_Aim of the task_: Turn each line of the data below into a row of a Markdown table with the columns "No." and "Line", numbering the rows in order and skipping blank lines. Leave the pictures out of the table.

Items from a data source
########################################

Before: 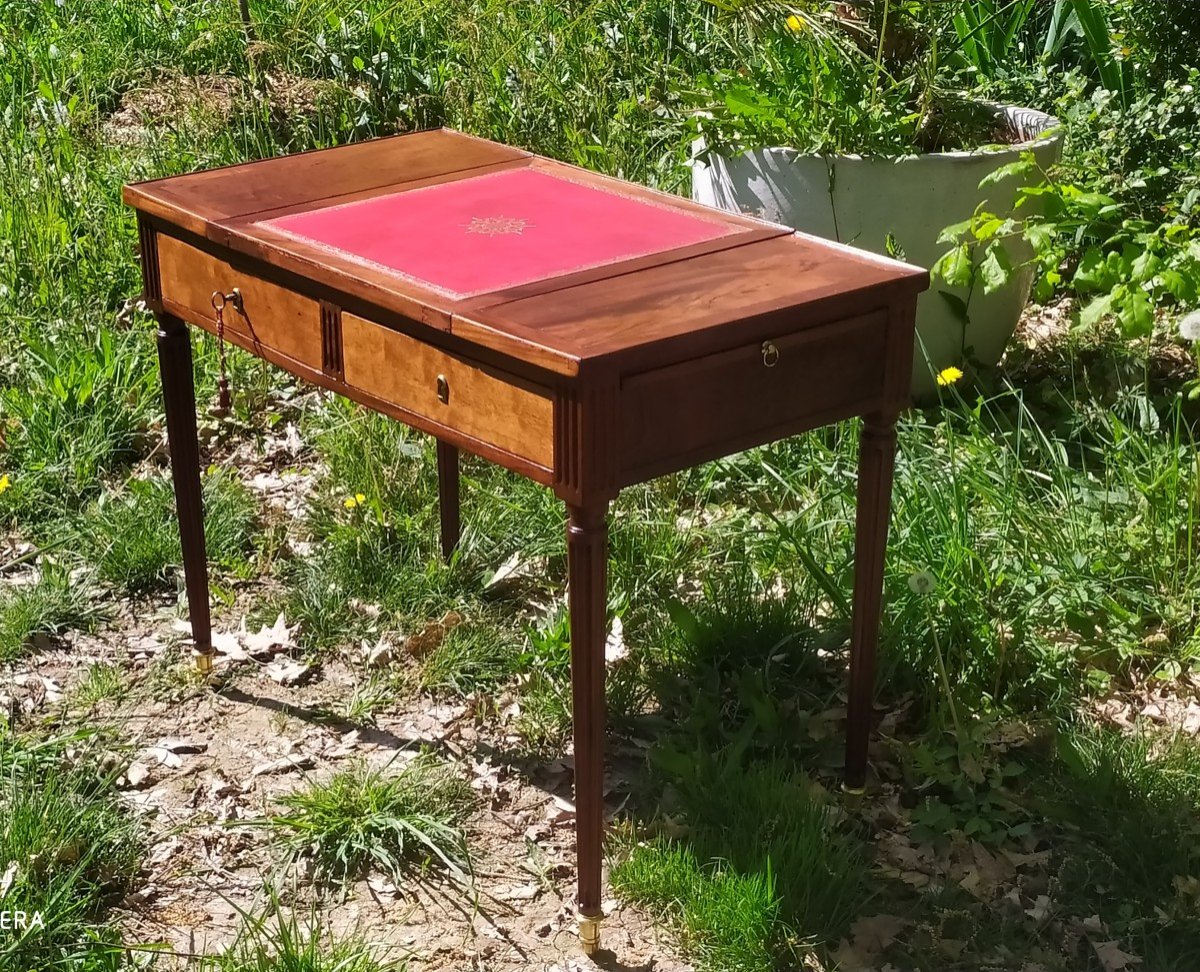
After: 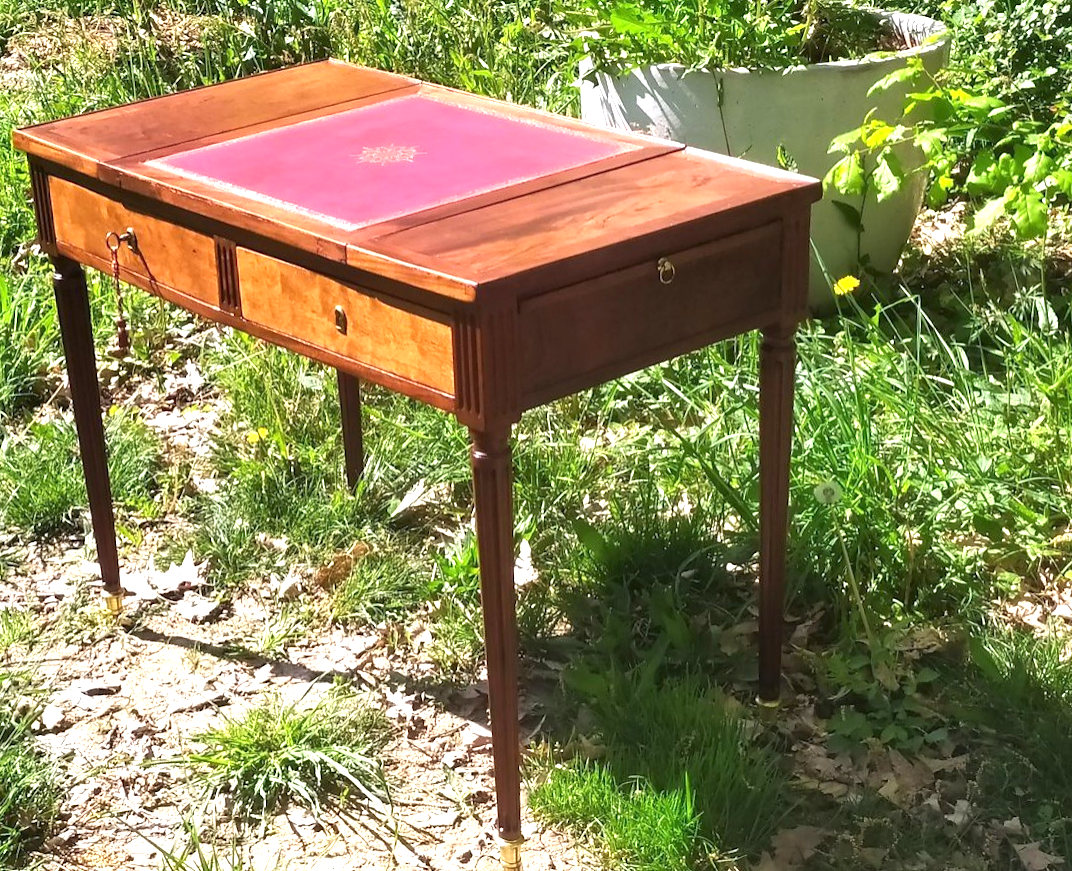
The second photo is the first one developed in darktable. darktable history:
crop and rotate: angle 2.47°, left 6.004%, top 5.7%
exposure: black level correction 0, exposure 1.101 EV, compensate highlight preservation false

########################################

_Task solution_:
| No. | Line |
|---|---|
| 1 | Before:  |
| 2 | After:  |
| 3 | The second photo is the first one developed in darktable. darktable history: |
| 4 | crop and rotate: angle 2.47°, left 6.004%, top 5.7% |
| 5 | exposure: black level correction 0, exposure 1.101 EV, compensate highlight preservation false |